Food topped the list of sources of unrelieved misery on the Highway in 1942.
From day one, everybody, officers and enlisted, white and black, everybody ate C-rations. Gray boxes, C-rations had contents that resembled food you might have had before, strange things that looked sort of like chocolate, olive drab cans with coagulated contents that might be edible if you could heat it up. Canned fruit actually wasn’t bad.
Everything that wasn’t a c-ration—milk, eggs, potatoes and vegetables—came canned or powdered. Powdered vegetables tasted like cardboard—but with less flavor.
The soldiers saved their special scorn—and their sense of humor–for the infamous canned meats that none of them ever forgot. Spam topped the list. Years after the fact, the mere mention of the word “spam” nauseated Tim Timberlake of the 93rd. Rust of the 18th insisted that had the army only thought of it, they could have paved the entire highway with discarded spam sandwiches.

Cpl. Anthony “Bobby Lee” Mouton of the 93rd fondly remembered corned beef hash as “shit on a shingle”. The men of the 18th remembered the same corned beef hash—they called it silage.
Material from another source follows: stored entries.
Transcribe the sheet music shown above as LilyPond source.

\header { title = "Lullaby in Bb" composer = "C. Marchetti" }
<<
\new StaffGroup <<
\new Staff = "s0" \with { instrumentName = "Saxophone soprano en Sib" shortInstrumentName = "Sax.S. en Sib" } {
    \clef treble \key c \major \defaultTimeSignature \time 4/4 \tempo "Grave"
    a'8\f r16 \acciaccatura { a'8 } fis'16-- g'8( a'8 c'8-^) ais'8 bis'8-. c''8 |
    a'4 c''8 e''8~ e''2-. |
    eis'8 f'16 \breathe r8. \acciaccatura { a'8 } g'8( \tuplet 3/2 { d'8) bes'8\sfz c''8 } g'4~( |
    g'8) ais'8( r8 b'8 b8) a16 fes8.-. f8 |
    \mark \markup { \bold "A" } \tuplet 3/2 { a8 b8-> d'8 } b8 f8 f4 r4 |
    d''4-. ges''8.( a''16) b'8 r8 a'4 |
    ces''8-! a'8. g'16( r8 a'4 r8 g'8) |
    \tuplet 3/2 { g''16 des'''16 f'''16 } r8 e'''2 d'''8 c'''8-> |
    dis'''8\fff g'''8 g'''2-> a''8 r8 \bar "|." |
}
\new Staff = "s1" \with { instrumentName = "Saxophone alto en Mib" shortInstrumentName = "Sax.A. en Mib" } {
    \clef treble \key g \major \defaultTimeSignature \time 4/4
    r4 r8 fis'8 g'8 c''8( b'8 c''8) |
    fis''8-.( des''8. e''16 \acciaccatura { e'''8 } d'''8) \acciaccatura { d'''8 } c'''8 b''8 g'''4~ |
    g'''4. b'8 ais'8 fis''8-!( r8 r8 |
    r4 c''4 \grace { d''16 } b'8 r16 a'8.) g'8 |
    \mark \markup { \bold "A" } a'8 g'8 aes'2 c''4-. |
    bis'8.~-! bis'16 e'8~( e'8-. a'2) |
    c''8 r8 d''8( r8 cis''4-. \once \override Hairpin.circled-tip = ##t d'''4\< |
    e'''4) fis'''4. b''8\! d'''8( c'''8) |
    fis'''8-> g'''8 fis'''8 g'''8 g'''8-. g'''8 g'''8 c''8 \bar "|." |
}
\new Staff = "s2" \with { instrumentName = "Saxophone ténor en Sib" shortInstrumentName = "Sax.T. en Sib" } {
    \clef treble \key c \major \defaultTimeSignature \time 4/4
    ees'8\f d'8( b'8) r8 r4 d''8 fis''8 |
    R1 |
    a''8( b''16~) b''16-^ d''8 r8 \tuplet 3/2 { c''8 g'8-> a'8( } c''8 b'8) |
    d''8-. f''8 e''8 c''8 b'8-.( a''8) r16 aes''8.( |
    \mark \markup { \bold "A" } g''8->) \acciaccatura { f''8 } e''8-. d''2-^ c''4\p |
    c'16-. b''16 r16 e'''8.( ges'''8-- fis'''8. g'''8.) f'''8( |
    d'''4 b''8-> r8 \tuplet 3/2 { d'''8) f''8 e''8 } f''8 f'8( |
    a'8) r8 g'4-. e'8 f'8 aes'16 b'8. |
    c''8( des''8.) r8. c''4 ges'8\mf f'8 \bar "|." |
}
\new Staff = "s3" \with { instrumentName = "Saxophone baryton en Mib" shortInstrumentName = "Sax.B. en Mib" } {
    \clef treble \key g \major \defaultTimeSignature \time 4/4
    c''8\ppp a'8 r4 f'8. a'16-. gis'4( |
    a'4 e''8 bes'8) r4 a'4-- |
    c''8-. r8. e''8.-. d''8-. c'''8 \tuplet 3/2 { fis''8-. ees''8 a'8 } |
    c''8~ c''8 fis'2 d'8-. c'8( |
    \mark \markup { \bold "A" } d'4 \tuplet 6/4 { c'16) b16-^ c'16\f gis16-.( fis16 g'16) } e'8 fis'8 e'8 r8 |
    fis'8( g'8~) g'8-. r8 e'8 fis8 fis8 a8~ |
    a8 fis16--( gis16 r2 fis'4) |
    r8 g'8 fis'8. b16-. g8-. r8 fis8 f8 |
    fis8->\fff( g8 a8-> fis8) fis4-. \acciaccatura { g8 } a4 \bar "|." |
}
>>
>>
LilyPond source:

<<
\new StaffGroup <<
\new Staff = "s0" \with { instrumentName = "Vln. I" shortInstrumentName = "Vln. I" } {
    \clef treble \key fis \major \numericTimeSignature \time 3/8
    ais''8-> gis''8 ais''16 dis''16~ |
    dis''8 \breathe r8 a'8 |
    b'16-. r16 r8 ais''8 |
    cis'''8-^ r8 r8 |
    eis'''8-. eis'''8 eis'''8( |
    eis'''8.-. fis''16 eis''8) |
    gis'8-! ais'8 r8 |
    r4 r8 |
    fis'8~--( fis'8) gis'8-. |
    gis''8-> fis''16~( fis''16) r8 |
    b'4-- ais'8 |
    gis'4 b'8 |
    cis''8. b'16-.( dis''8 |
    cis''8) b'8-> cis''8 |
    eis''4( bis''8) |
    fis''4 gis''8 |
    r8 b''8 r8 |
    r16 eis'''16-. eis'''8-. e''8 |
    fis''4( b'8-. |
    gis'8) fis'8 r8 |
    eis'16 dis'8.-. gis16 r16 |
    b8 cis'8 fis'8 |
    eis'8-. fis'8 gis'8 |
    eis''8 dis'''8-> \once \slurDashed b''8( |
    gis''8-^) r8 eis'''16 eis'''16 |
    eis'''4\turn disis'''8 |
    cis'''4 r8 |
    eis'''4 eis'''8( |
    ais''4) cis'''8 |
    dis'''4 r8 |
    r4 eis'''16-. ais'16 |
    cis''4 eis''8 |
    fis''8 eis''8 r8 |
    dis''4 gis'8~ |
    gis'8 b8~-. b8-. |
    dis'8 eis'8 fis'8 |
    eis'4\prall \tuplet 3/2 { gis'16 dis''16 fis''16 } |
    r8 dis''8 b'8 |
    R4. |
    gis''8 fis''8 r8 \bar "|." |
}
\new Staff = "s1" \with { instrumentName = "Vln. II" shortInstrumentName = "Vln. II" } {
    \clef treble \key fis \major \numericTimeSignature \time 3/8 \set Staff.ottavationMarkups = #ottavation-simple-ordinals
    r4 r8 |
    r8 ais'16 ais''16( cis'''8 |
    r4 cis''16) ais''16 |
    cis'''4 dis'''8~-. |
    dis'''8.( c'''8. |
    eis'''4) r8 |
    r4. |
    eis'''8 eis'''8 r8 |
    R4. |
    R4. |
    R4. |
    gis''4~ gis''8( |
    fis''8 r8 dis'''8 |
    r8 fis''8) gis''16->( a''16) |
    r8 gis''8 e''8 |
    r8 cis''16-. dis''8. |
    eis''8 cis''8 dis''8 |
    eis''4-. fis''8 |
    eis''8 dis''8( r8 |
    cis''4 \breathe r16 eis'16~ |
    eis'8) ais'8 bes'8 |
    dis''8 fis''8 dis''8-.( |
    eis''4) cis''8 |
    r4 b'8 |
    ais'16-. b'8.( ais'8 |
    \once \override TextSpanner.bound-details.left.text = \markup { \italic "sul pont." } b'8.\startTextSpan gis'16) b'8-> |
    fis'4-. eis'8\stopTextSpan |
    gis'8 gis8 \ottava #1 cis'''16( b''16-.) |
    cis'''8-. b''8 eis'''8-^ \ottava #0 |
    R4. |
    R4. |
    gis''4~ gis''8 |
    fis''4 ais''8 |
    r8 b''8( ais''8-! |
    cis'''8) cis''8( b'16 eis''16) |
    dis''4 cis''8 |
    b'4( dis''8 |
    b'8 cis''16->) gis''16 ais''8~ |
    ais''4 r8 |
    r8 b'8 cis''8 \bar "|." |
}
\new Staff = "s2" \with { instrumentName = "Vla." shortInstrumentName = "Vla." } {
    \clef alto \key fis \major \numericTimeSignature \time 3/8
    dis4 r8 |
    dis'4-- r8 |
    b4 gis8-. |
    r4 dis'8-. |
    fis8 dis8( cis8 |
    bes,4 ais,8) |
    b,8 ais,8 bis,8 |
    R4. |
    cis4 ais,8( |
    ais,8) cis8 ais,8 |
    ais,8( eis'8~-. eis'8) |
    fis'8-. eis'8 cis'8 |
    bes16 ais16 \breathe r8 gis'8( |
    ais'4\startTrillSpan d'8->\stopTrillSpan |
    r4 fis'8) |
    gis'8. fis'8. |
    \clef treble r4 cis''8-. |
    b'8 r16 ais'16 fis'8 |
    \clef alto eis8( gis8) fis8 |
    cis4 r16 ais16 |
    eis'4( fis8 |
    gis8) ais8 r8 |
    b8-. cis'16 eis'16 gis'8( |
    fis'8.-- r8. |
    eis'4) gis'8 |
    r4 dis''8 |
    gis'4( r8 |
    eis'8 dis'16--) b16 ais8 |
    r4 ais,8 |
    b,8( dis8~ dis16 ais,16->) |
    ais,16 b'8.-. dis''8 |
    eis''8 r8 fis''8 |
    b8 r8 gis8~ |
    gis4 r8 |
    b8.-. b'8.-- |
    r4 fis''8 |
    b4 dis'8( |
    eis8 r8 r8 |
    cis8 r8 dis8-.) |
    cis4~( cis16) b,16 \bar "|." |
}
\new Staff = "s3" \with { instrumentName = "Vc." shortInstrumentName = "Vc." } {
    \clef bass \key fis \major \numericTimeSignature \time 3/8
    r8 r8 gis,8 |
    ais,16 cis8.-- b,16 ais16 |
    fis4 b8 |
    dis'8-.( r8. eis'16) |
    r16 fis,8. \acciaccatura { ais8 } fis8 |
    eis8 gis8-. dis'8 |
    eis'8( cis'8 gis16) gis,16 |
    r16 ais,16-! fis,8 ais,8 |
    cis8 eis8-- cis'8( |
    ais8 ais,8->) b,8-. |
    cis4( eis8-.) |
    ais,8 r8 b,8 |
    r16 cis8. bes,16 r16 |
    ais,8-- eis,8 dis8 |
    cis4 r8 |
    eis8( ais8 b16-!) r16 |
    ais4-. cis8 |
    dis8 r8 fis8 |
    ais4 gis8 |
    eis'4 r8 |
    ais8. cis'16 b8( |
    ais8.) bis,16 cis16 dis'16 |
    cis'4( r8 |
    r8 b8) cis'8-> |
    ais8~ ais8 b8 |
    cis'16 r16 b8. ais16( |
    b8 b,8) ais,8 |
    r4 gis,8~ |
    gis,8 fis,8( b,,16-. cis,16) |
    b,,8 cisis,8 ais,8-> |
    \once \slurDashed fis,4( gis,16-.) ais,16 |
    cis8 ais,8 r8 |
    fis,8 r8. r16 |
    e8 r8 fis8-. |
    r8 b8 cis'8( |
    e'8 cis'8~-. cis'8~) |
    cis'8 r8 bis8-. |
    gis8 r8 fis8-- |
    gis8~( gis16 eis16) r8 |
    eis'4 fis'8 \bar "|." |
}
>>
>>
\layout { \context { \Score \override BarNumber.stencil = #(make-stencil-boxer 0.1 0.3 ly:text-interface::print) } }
Tim of the 93rd reserved the name “shit on a shingle” for creamed chipped beef on toast.

“Big John” Erklouts of the 340th remembered, “There were two foods we classified as battery acid, lemonade powder and chili con carne, the worst food I ever tasted. It was so hot you couldn’t eat it. The Army medics put a halt to it.”
Nearly as roundly hated as spam, Vienna Sausages were everywhere despised as “Yukon Shrimp”.
The quartermasters sent bread to the regiments stuffed in mattress covers—trying to keep it fresh. Mattress covers or no, it arrived so hard, the cooks had to saw off slices.